OJK: Kerugian Akibat Penipuan Digital Tembus Rp 7 Triliun, ‘Fake Call’ Paling Merugikan

JAKARTA – Otoritas Jasa Keuangan (OJK) mengungkap fakta mengejutkan mengenai dampak penipuan digital di Indonesia. Sejak Indonesia Anti-Scam Centre (IASC) beroperasi pada November 2024, total kerugian masyarakat yang tercatat telah menembus Rp 7 triliun.
OJK pun memetakan 10 modus penipuan yang paling banyak memakan korban. Data ini dipaparkan oleh Kepala Eksekutif Pengawas Perilaku Pelaku Usaha Jasa Keuangan OJK, Friderica Widyasari Dewi (Kiki), di Purwokerto, Sabtu (18/10/2025).
Menurut Kiki, modus yang paling sering dilaporkan adalah penipuan jual-beli online, dengan 53.928 laporan dan total kerugian mencapai Rp 988 miliar.
“Modus ini paling banyak menimpa kalangan ibu rumah tangga karena tergiur harga lebih murah,” ujar Kiki.

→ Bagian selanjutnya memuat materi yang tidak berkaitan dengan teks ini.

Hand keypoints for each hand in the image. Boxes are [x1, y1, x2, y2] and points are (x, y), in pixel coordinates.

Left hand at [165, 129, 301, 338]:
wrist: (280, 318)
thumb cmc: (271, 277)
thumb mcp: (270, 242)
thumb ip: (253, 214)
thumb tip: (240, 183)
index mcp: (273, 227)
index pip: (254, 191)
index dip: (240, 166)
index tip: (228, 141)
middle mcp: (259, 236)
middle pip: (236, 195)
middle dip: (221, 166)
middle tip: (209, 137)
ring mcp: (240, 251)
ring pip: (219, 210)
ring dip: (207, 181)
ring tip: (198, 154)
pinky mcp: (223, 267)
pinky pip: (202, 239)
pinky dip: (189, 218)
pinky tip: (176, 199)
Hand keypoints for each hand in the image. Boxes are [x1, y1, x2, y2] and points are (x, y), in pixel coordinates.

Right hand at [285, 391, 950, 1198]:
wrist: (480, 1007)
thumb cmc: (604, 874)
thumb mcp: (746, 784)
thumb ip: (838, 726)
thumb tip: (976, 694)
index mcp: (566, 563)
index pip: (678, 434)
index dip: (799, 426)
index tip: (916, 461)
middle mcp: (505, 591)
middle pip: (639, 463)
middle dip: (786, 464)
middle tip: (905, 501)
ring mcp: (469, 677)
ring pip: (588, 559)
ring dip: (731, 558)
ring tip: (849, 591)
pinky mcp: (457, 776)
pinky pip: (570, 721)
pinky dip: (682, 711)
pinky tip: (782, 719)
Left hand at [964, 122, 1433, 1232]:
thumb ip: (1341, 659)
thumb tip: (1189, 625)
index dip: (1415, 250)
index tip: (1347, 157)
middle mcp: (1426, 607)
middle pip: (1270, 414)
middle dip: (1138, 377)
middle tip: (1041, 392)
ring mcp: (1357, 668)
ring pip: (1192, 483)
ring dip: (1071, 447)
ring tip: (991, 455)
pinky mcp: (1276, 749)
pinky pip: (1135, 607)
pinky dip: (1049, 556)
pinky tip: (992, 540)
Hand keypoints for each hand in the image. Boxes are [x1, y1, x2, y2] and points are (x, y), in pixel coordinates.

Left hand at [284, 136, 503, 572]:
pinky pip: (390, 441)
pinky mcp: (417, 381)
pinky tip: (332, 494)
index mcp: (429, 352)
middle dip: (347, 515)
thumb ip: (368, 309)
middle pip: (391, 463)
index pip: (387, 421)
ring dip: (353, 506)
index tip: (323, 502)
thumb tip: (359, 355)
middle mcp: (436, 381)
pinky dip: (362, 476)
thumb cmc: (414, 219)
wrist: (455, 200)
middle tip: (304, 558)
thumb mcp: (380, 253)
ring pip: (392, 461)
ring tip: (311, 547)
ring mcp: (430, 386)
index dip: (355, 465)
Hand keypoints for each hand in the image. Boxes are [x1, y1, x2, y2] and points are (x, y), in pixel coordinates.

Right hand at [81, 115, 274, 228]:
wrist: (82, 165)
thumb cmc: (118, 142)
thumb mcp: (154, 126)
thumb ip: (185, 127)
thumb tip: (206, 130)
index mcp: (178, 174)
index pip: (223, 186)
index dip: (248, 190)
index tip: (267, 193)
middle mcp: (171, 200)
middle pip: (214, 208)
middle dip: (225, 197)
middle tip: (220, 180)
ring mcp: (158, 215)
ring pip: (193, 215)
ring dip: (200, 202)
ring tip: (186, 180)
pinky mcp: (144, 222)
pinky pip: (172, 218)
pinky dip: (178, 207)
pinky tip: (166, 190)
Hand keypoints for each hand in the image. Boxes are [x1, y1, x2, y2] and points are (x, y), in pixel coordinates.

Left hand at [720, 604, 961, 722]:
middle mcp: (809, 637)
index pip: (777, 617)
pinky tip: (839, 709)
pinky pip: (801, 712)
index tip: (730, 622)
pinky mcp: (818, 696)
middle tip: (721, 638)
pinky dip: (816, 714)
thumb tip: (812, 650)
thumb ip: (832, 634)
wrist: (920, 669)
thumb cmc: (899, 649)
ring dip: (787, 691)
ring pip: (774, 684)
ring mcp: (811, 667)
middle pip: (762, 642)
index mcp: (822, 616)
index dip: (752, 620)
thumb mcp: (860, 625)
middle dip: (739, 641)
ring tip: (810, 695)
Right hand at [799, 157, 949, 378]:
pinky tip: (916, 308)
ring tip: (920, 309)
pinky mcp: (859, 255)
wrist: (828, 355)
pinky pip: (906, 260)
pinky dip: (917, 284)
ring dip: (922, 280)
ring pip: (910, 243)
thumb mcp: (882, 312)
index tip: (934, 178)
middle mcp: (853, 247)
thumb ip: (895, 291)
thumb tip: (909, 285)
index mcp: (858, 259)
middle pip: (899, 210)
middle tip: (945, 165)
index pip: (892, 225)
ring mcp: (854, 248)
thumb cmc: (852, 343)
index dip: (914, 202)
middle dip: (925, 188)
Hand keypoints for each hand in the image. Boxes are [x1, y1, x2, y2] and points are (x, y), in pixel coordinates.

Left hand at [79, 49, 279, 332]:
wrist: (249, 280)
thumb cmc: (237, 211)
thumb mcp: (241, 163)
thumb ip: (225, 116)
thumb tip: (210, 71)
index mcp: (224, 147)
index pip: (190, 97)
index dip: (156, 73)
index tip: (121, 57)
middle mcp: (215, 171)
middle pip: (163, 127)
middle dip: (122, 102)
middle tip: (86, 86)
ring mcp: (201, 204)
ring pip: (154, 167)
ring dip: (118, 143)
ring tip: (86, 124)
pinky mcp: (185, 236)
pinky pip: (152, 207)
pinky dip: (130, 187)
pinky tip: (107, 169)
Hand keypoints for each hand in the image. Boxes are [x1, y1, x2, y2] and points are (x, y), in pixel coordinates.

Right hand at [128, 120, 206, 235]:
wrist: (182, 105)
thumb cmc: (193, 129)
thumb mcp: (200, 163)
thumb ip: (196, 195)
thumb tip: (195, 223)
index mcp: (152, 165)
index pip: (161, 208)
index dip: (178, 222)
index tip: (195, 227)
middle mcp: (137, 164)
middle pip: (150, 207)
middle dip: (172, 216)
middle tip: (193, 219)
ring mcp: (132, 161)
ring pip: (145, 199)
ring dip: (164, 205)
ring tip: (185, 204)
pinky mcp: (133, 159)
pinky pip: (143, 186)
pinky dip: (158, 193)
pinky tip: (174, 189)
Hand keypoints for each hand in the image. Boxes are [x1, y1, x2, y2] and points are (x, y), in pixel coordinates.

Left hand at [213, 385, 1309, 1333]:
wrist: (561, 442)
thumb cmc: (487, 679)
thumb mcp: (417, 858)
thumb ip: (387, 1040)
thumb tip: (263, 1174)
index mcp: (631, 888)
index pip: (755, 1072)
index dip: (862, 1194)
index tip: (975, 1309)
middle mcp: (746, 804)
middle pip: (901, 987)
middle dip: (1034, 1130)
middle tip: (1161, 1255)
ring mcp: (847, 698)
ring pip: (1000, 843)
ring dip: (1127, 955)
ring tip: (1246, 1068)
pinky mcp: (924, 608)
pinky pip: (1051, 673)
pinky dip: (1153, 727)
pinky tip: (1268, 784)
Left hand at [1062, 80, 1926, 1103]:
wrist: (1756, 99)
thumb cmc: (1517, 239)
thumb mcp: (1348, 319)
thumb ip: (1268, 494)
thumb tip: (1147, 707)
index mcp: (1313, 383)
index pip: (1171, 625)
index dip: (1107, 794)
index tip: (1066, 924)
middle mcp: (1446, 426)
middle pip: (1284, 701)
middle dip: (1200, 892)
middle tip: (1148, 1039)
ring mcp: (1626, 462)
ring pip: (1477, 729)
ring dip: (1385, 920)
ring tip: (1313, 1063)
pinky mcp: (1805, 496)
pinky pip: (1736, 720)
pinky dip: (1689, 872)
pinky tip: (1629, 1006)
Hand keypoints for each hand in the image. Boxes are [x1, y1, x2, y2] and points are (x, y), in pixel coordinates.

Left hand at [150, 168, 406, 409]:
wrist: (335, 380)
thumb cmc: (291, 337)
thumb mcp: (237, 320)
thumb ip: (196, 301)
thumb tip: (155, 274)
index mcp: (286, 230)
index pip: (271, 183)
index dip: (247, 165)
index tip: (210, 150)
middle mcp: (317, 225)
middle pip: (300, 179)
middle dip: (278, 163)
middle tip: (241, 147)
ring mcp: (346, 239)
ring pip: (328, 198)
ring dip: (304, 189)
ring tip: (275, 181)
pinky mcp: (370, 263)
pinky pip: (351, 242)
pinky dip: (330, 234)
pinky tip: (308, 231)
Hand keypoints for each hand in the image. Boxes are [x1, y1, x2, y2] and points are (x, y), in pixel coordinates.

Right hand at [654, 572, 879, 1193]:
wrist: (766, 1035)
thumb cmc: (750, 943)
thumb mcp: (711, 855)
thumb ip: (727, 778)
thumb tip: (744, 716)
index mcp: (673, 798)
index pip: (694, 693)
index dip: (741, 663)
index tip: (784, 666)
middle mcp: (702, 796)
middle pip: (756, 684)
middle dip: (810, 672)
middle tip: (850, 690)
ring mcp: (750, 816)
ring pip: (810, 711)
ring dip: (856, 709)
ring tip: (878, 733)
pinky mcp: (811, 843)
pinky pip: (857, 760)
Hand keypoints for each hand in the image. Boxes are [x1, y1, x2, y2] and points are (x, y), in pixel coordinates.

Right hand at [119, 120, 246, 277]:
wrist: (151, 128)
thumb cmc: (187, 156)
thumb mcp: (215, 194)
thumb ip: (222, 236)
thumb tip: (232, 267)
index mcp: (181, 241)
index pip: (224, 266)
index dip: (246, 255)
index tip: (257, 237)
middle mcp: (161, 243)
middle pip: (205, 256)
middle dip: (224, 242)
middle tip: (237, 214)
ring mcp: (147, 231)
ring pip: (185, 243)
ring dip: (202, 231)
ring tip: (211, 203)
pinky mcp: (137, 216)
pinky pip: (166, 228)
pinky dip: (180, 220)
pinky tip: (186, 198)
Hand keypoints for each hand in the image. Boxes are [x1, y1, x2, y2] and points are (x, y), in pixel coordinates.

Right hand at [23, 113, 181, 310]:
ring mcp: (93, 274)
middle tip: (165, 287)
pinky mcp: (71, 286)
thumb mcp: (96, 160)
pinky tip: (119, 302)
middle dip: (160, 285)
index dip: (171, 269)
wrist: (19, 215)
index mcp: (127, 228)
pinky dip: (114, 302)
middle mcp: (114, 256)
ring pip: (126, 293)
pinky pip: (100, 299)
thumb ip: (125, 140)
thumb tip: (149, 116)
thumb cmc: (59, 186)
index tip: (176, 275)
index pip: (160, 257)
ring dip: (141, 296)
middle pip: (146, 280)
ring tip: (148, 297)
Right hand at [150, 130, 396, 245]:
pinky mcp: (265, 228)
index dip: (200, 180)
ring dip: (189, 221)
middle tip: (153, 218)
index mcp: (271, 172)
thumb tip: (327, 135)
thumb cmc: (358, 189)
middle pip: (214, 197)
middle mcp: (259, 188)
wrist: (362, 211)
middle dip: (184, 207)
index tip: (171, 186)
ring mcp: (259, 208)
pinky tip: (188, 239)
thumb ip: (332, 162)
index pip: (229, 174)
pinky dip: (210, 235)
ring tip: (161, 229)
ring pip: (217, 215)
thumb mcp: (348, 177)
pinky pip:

Meski begitu, kerugian finansial terbesar justru datang dari modus Fake Call atau telepon palsu, di mana penipu mengaku sebagai petugas lembaga resmi. Meski laporannya “hanya” 31.299 kasus, modus ini berhasil meraup kerugian Rp 1,31 triliun.
Di peringkat kedua modus paling merugikan adalah penipuan investasi bodong, yang telah menelan kerugian Rp 1,09 triliun dari 19.850 laporan. Kasus ini mencakup investasi ilegal berkedok aset digital hingga properti fiktif.
Modus lain yang juga menyedot kerugian besar adalah penawaran kerja palsu (Rp 656 miliar), phishing atau penipuan siber (Rp 507,53 miliar), dan penipuan lewat media sosial (Rp 491,13 miliar).
Selain itu, OJK mencatat ribuan laporan lainnya terkait modus penipuan hadiah/undian, social engineering, jerat pinjaman online ilegal, hingga penipuan berbahaya melalui file APK WhatsApp yang mampu menguras rekening korban.
Secara geografis, laporan penipuan terbanyak berasal dari Jawa Barat (61.857 laporan), disusul DKI Jakarta (48.165 laporan), dan Jawa Timur (40.454 laporan).
Melihat masifnya kerugian ini, Kiki menegaskan agar masyarakat selalu waspada dan menerapkan prinsip kehati-hatian sebagai perlindungan terbaik.
“Tidak ada investasi yang untung besar tanpa risiko. Prinsip kehati-hatian adalah perlindungan terbaik bagi konsumen,” tutup Kiki.